43 runs incomplets sur 52

Pour la Canadienne, classée 22e d'une véritable farce, la Fédération internationale de ski (FIS), qui chapeaute le circuit élite du snowboard, est pleinement responsable du sabotage olympique du slopestyle féminin. «Seules neuf concurrentes ont plaqué des runs sans chute durant la finale. Neuf runs sur 52 passages au total. 43 runs avec des chutes, c’est un nombre ridiculement élevé. Des concurrentes sont tombées sur la tête, ont croché leurs carres ou ont perdu le contrôle dans les airs au-dessus des sauts, atterrissant trop ou pas assez loin. Depuis l'introduction du snowboard aux JO en 1998, la FIS a le contrôle total de notre processus de qualification olympique. C'est un mal nécessaire pour arriver aux Jeux. Mais j'ai toujours pensé que le snowboard devrait être dirigé par les snowboarders, par une organisation qui concentre toute son attention sur notre sport, plutôt que par l'organisation qui chapeaute un autre sport. A Pyeongchang la FIS a prouvé à quel point elle se moque de nous et où nous nous situons dans la hiérarchie de leur organisation.»

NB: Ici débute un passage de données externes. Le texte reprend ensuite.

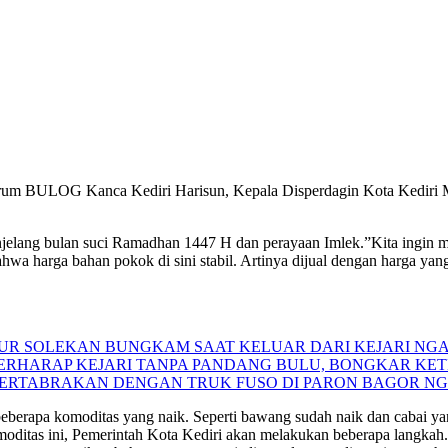
rum BULOG Kanca Kediri Harisun, Kepala Disperdagin Kota Kediri M
jelang bulan suci Ramadhan 1447 H dan perayaan Imlek.”Kita ingin 
a harga bahan pokok di sini stabil. Artinya dijual dengan harga yang 
 NUR SOLEKAN BUNGKAM SAAT KELUAR DARI KEJARI NG
 BERHARAP KEJARI TANPA PANDANG BULU, BONGKAR K
BERTABRAKAN DENGAN TRUK FUSO DI PARON BAGOR N
eberapa komoditas yang naik. Seperti bawang sudah naik dan cabai yan
ditas ini, Pemerintah Kota Kediri akan melakukan beberapa langkah.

Spencer O'Brien prend pour exemple le report pour la seconde fois, le même jour, du géant féminin en ski alpin, en raison de vents trop violents. «La FIS a par contre jugé que le déroulement de notre finale se faisait ''dans les limites tolérables de la sécurité''. Elle nous a ensuite fait porter le chapeau en disant que nous n'étions pas forcées de nous élancer. Mais quel choix avions-nous? Celui de nous retirer de l'épreuve olympique?», s'énerve la rideuse nord-américaine. Elle regrette également que les athlètes n'aient jamais été consultées lors des décisions prises dans le cadre olympique, comme l'annulation des qualifications la veille à cause d'une météo presque aussi mauvaise, la décision de tronquer la finale en ne la disputant qu'en deux manches au lieu de trois ou l'interruption à la dernière minute de la séance matinale d'entraînement précédant la finale. «Aucun meeting des athlètes n'a été organisé pour faire ces annonces. C'était juste du bouche à oreille. Normalement, si les conditions ne sont pas optimales, nous sommes invités à discuter des options avec les organisateurs. Après tout, ce sont nos corps qu'on met en jeu.»

Proches du boycott

La trentenaire révèle également que les snowboardeuses présentes en Corée du Sud ont un temps envisagé le boycott de l'épreuve du big air, tenue quelques jours plus tard. Mais elles ont finalement estimé que le message véhiculé ne serait pas le bon et qu'il valait mieux profiter de montrer, cette fois dans de meilleures conditions, de quoi ces athlètes étaient réellement capables. «Au lieu de nous défiler, nous avons pu faire voir au monde entier le chemin que nous avons parcouru. Reste que, même si au bout du compte ce sont trois femmes exceptionnelles qui sont reparties avec les médailles en slopestyle, notre sport en tant qu'entité a encaissé un très gros coup. On a enlevé quelque chose au snowboard féminin à Pyeongchang. Maintenant il faut trouver le moyen de le récupérer», conclut la Canadienne.